Task brief:
From the first line to the last, repeat the data exactly but leave out the pictures.
[[ Exercise data, beginning ]]
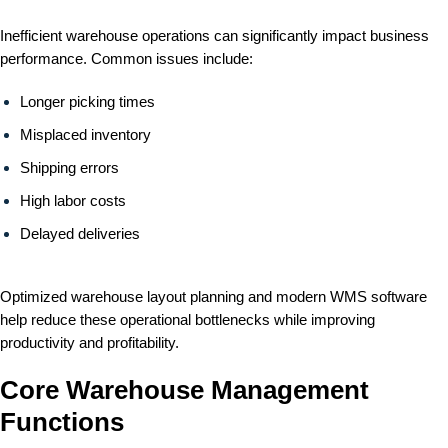
Inefficient warehouse operations can significantly impact business
performance. Common issues include:
Longer picking times
Misplaced inventory
Shipping errors
High labor costs
Delayed deliveries
Optimized warehouse layout planning and modern WMS software
help reduce these operational bottlenecks while improving
productivity and profitability.
Core Warehouse Management
Functions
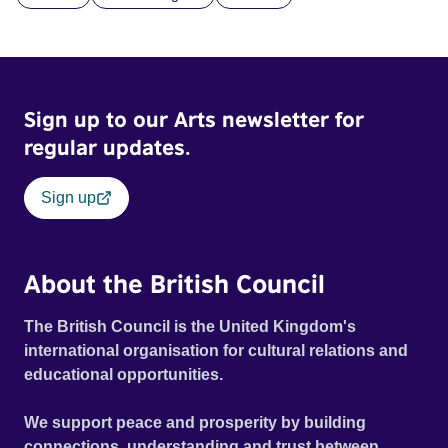
and fear threaten to consume him.
Sign up to our Arts newsletter for
regular updates.
Sign up
About the British Council
The British Council is the United Kingdom's
international organisation for cultural relations and
educational opportunities.
We support peace and prosperity by building
connections, understanding and trust between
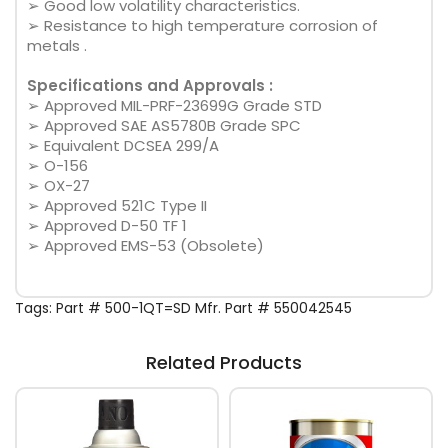
➢ Good low volatility characteristics.
➢ Resistance to high temperature corrosion of
metals .
Specifications and Approvals :
➢ Approved MIL-PRF-23699G Grade STD
➢ Approved SAE AS5780B Grade SPC
➢ Equivalent DCSEA 299/A
➢ O-156
➢ OX-27
➢ Approved 521C Type II
➢ Approved D-50 TF 1
➢ Approved EMS-53 (Obsolete)
Tags:
Part # 500-1QT=SD Mfr. Part # 550042545
Related Products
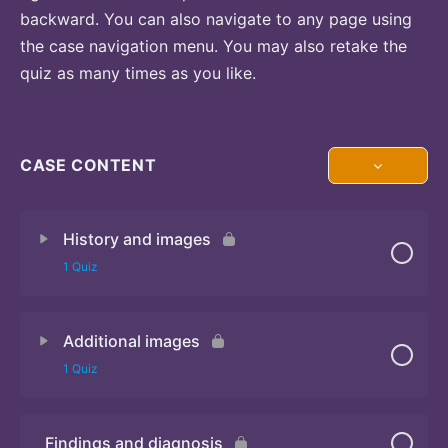
backward. You can also navigate to any page using
the case navigation menu. You may also retake the
quiz as many times as you like.
CASE CONTENT
History and images
1 Quiz
Additional images
Quiz 1
1 Quiz
Findings and diagnosis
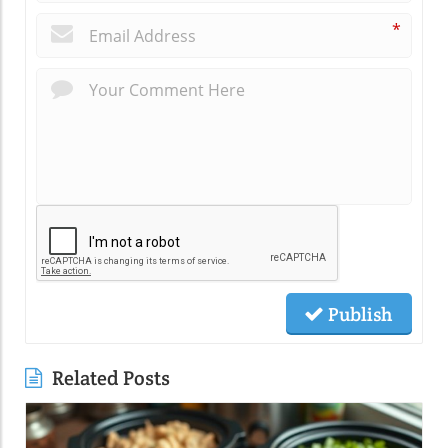
*
Publish
Related Posts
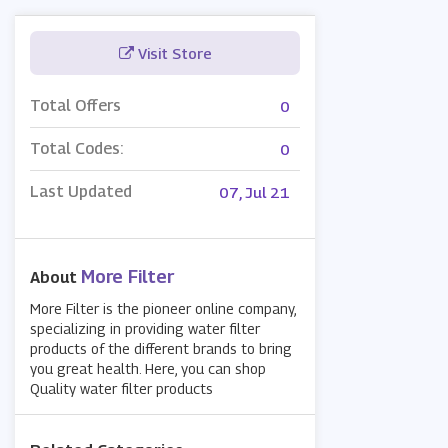
Visit Store
Total Offers
0
Total Codes:
0
Last Updated
07, Jul 21
More Filter
About
More Filter is the pioneer online company,
specializing in providing water filter
products of the different brands to bring
you great health. Here, you can shop
Quality water filter products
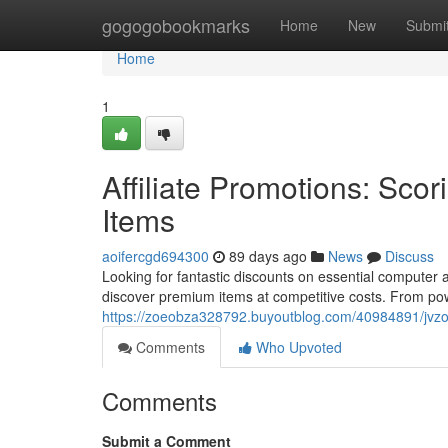
Home
gogogobookmarks
Home
New
Submi
Home
1
Affiliate Promotions: Sco
Items
aoifercgd694300
89 days ago
News
Discuss
Looking for fantastic discounts on essential computer
discover premium items at competitive costs. From pow
https://zoeobza328792.buyoutblog.com/40984891/jvzo
Comments
Who Upvoted
Comments
Submit a Comment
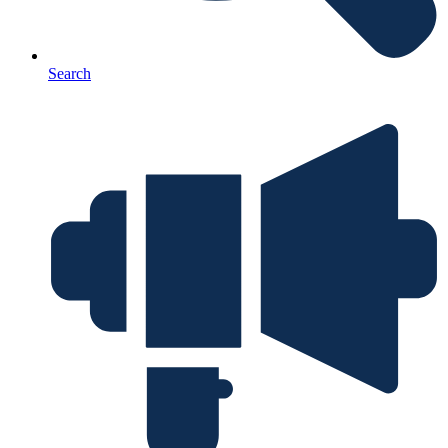
Search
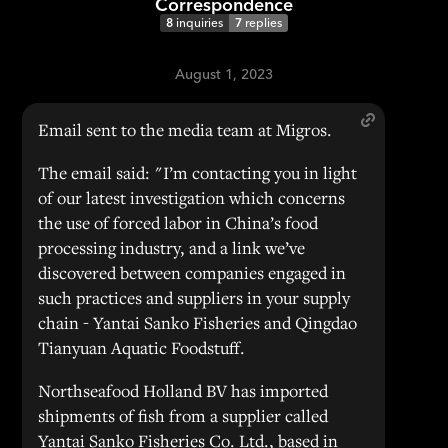
Correspondence
8
inquiries
7
replies
August 1, 2023
Email sent to the media team at Migros.
The email said: "I’m contacting you in light
of our latest investigation which concerns
the use of forced labor in China’s food
processing industry, and a link we’ve
discovered between companies engaged in
such practices and suppliers in your supply
chain - Yantai Sanko Fisheries and Qingdao
Tianyuan Aquatic Foodstuff.
Northseafood Holland BV has imported
shipments of fish from a supplier called
Yantai Sanko Fisheries Co. Ltd., based in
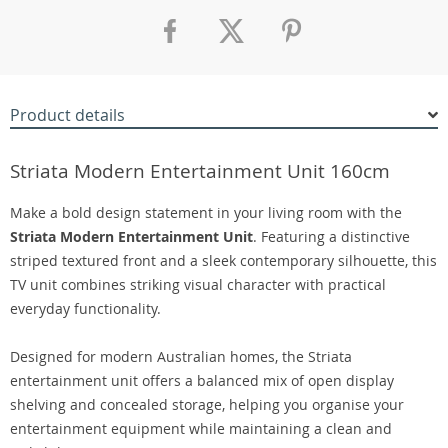
Product details
Striata Modern Entertainment Unit 160cm
Make a bold design statement in your living room with the
Striata Modern Entertainment Unit
. Featuring a distinctive
striped textured front and a sleek contemporary silhouette, this
TV unit combines striking visual character with practical
everyday functionality.
Designed for modern Australian homes, the Striata
entertainment unit offers a balanced mix of open display
shelving and concealed storage, helping you organise your
entertainment equipment while maintaining a clean and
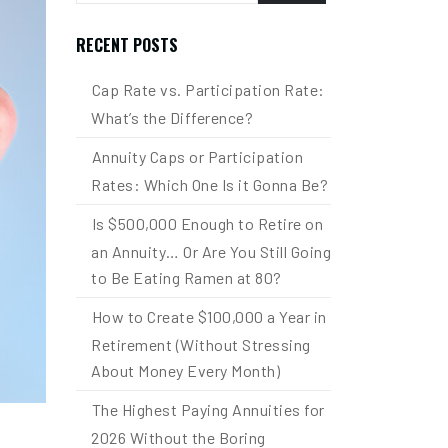
RECENT POSTS
Cap Rate vs. Participation Rate:
What’s the Difference?
Annuity Caps or Participation
Rates: Which One Is it Gonna Be?
Is $500,000 Enough to Retire on
an Annuity… Or Are You Still Going
to Be Eating Ramen at 80?
How to Create $100,000 a Year in
Retirement (Without Stressing
About Money Every Month)
The Highest Paying Annuities for
2026 Without the Boring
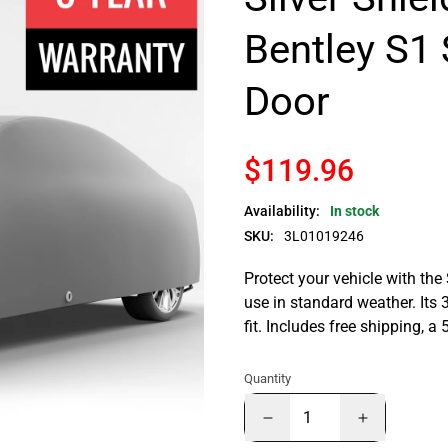
Bentley S1 
Door
$119.96
Availability:
In stock
SKU:
3L01019246
Protect your vehicle with the
use in standard weather. Its 
fit. Includes free shipping, 
Quantity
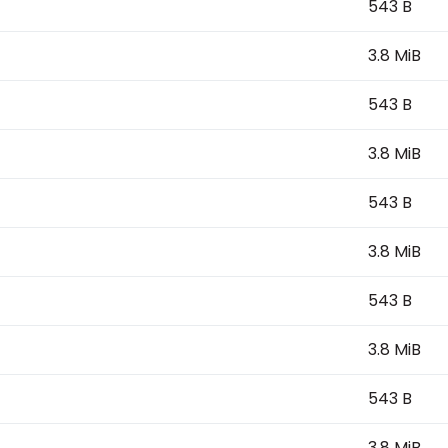
543 B
3.8 MiB
543 B
3.8 MiB
543 B
3.8 MiB
543 B
3.8 MiB
543 B
3.8 MiB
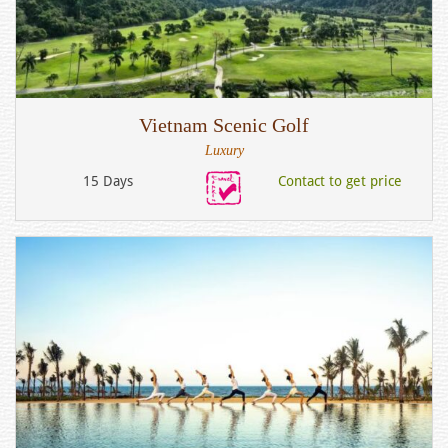
Vietnam Scenic Golf
Luxury
15 Days
Contact to get price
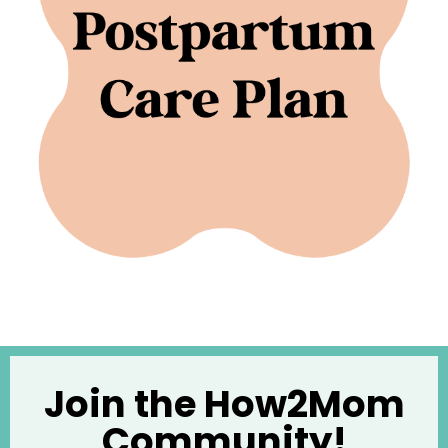
Join the How2Mom
Community!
[[ Exercise data, end ]]
Solution to this problem:
Inefficient warehouse operations can significantly impact business
performance. Common issues include:
Longer picking times
Misplaced inventory
Shipping errors
High labor costs
Delayed deliveries
Optimized warehouse layout planning and modern WMS software
help reduce these operational bottlenecks while improving
productivity and profitability.
Core Warehouse Management
Functions
and fear threaten to consume him.
Sign up to our Arts newsletter for
regular updates.
Sign up
About the British Council
The British Council is the United Kingdom's
international organisation for cultural relations and
educational opportunities.
We support peace and prosperity by building
connections, understanding and trust between
➢ Good low volatility characteristics.
➢ Resistance to high temperature corrosion of
metals .
Specifications and Approvals :
➢ Approved MIL-PRF-23699G Grade STD
➢ Approved SAE AS5780B Grade SPC
➢ Equivalent DCSEA 299/A
➢ O-156
➢ OX-27
➢ Approved 521C Type II
➢ Approved D-50 TF 1
➢ Approved EMS-53 (Obsolete)
Tags:
Part # 500-1QT=SD Mfr. Part # 550042545
Related Products
backward. You can also navigate to any page using
the case navigation menu. You may also retake the
quiz as many times as you like.
CASE CONTENT
History and images
1 Quiz
Additional images
Quiz 1
1 Quiz
Findings and diagnosis
*
Publish
Related Posts
Visit Store
Total Offers
0
Total Codes:
0
Last Updated
07, Jul 21
More Filter
About
More Filter is the pioneer online company,
specializing in providing water filter
products of the different brands to bring
you great health. Here, you can shop
Quality water filter products
Home
gogogobookmarks
Home
New
Submi
Home
1
Affiliate Promotions: Sco
Items
aoifercgd694300
89 days ago
News
Discuss
Looking for fantastic discounts on essential computer
discover premium items at competitive costs. From pow
https://zoeobza328792.buyoutblog.com/40984891/jvzo
Comments
Who Upvoted
Comments
Submit a Comment
Search
Correspondence
8
inquiries
7
replies
August 1, 2023
Email sent to the media team at Migros.
The email said: "I’m contacting you in light
of our latest investigation which concerns
the use of forced labor in China’s food
processing industry, and a link we’ve
discovered between companies engaged in
such practices and suppliers in your supply
chain - Yantai Sanko Fisheries and Qingdao
Tianyuan Aquatic Foodstuff.
Northseafood Holland BV has imported
shipments of fish from a supplier called
Yantai Sanko Fisheries Co. Ltd., based in
Product details
Striata Modern Entertainment Unit 160cm
Make a bold design statement in your living room with the
Striata Modern Entertainment Unit
. Featuring a distinctive
striped textured front and a sleek contemporary silhouette, this
TV unit combines striking visual character with practical
everyday functionality.
Designed for modern Australian homes, the Striata
entertainment unit offers a balanced mix of open display
shelving and concealed storage, helping you organise your
entertainment equipment while maintaining a clean and
RECENT POSTS
Cap Rate vs. Participation Rate:
What’s the Difference?
Annuity Caps or Participation
Rates: Which One Is it Gonna Be?
Is $500,000 Enough to Retire on
an Annuity… Or Are You Still Going
to Be Eating Ramen at 80?
How to Create $100,000 a Year in
Retirement (Without Stressing
About Money Every Month)
The Highest Paying Annuities for
2026 Without the Boring
Bentley S1 
Door
$119.96
Availability:
In stock
SKU:
3L01019246
Protect your vehicle with the
use in standard weather. Its 
fit. Includes free shipping, 
Quantity
543 B
3.8 MiB
543 B
3.8 MiB
543 B
3.8 MiB
543 B
3.8 MiB
543 B
3.8 MiB
Vietnam Scenic Golf
Luxury
15 Days
Contact to get price
Join the How2Mom
Community!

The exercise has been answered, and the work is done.